A number of rail services will be disrupted as Network Rail carries out more than 200 engineering projects.
Trains to London, Manchester, Bath, Edinburgh and Glasgow are among those affected.
The worst affected roads will be major motorways, with some journeys taking as much as three times longer than normal. Drivers between Junctions 9 and 21 on the M25 should expect delays of up to 90 minutes, extending a typical 40-minute journey to more than two hours.
Some of 868,000 people are due to travel through Heathrow Airport between Good Friday and Easter Monday, including an extra 200,000 families compared with a typical Friday to Monday period.
Motorists heading in both directions on the M6 and southbound on the M5 towards the West Country should also prepare for hold-ups of almost an hour.

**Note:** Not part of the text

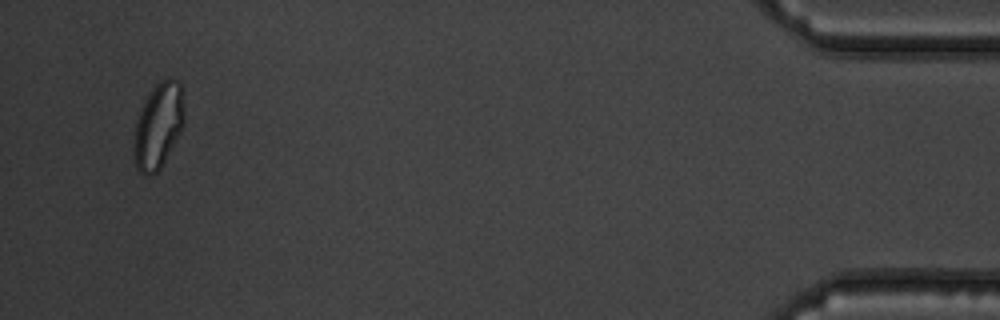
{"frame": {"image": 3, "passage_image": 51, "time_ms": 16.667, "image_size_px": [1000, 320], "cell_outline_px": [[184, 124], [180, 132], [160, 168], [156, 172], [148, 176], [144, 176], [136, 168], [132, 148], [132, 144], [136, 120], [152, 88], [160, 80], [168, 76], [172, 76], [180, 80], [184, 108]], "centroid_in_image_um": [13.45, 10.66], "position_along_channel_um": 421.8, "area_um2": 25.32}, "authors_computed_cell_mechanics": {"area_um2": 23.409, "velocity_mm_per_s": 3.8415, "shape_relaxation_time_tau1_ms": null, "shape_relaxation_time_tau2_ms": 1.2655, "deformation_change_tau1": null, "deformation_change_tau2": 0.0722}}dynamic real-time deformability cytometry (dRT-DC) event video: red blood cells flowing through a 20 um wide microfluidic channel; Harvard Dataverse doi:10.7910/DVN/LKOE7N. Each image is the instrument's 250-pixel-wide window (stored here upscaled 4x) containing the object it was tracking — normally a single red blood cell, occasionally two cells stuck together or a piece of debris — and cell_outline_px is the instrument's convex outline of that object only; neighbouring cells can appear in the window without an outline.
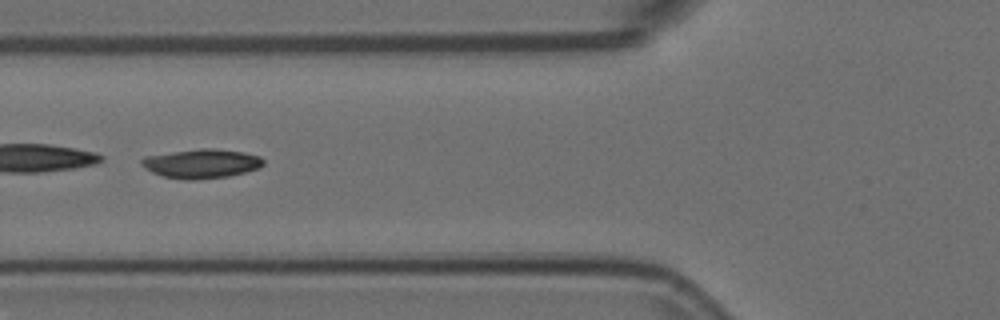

“With UK drivers spending an average of 30 hours in congestion last year, motorists are no stranger to sitting in traffic,” said Graham Cookson, chief economist and head of research at Inrix.
“We expect significant delays over the Easter period due to a combination of factors, including the regular post-work peak, the start of the school break, people travelling on holiday, railway engineering works and tube closures.
“Our advice to drivers is to consider alternative routes or avoid peak times altogether. By checking live traffic data drivers can ensure they reach their destinations in good time.”
Highways England aid it has lifted more than 300 miles of roadworks ahead of the Easter getaway, meaning almost 98% of motorways and major A roads will be fully open.